The vast majority of the world’s cars are pre-owned, and the sheer amount of money and interest pumping through the used car industry was symbolised in early December by a huge $50m investment made in Malaysia’s used car trading platform. Used cars are big business, and where the market goes, innovation follows. While automation and similar smart technologies were supposed to be the big news stories of 2019, instead, retrofit technology based on making older cars run like the latest digitally active vehicles has taken pride of place. A look at market forces reveals exactly why that is and what technology can be expected in the coming years.
Ease of purchase
According to green news website Green Car Congress, the most recently available figures show that used car sales outsold new by 2 to 1 throughout 2018. Furthermore, this trend was predicted to continue in 2019 and beyond. A big reason for this pattern of sales, money constraints on purchasers aside, is the amount of information made available via smart tech. When someone purchases a car today, they have a plethora of resources available to them that can provide in-depth detail on the car, the manufacturer, and the level of innovation in any given model. Comparison and review websites will collate information from across industry sources in order to give the full picture to any prospective buyer. As a result, the ease of purchase is increased.

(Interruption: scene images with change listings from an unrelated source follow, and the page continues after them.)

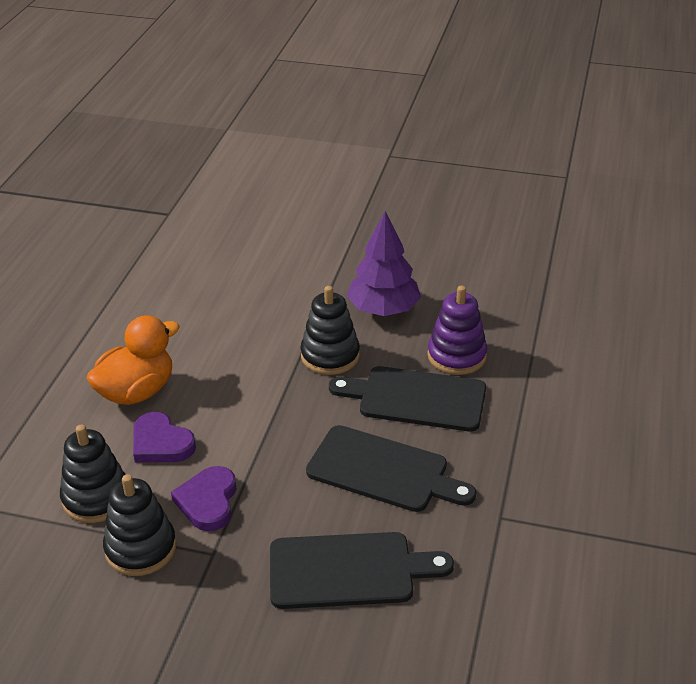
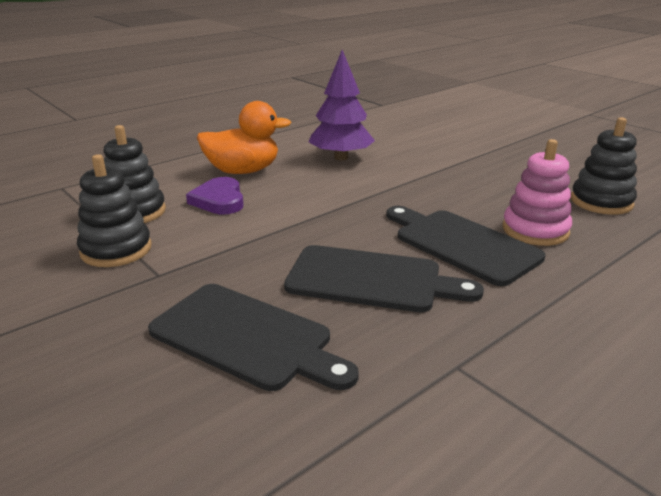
camera: 35 degrees right, 10 degrees down
purple heart [171,466,236,531] -> none
black stacking toy [300,286,360,375] -> black stacking toy moved to [571,117,637,215]
black cutting board [306,425,476,512] -> black cutting board turned 45 degrees counterclockwise [284,245,484,312]
purple tree [347,211,421,316] -> purple tree moved to [308,50,375,160]
purple stacking toy [427,286,487,375] -> pink stacking toy [502,139,572,246]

With these easy sales comes natural interest from innovators. If consumers are finding it easier and quicker to pick up a bargain that outperforms new models, why develop for those newer models? This has extended to the likes of dashcams and black boxes, but also to exciting new technology such as Ghost. Ghost is an automation platform that the company owners promise will be able to retrofit to vehicles and command their systems. This development clearly indicates the appetite of innovators to cater for the used area of the market.
Converting combustion to green technologies
Automation is, in modern terms, a relatively simple retrofit. Far more ambitious, yet still achievable, is the Transition-One plan to convert cars from combustion engines into electric vehicles. This sounds outlandish but is completely achievable for the sum of $5,600 – which is quite low given the amount of technology invested into every electric engine and the potential savings to be made by conversion.
This technology isn’t new by any stretch of the imagination. Digital Trends notes that vintage cars have long been retrofitted with electric drivers to make them roadworthy according to modern-day regulation. However, these have always been seen as niche jobs that are for specialised workshops.
The offer Transition-One have made is wholesale and can be applied to nearly any vehicle. In the long term, they are seeking to open a factory that will take older cars in as a matter of business and retrofit them for general sale on the used car market – again, another sign of the relevance of used cars and how they are continuing to shape the innovation landscape.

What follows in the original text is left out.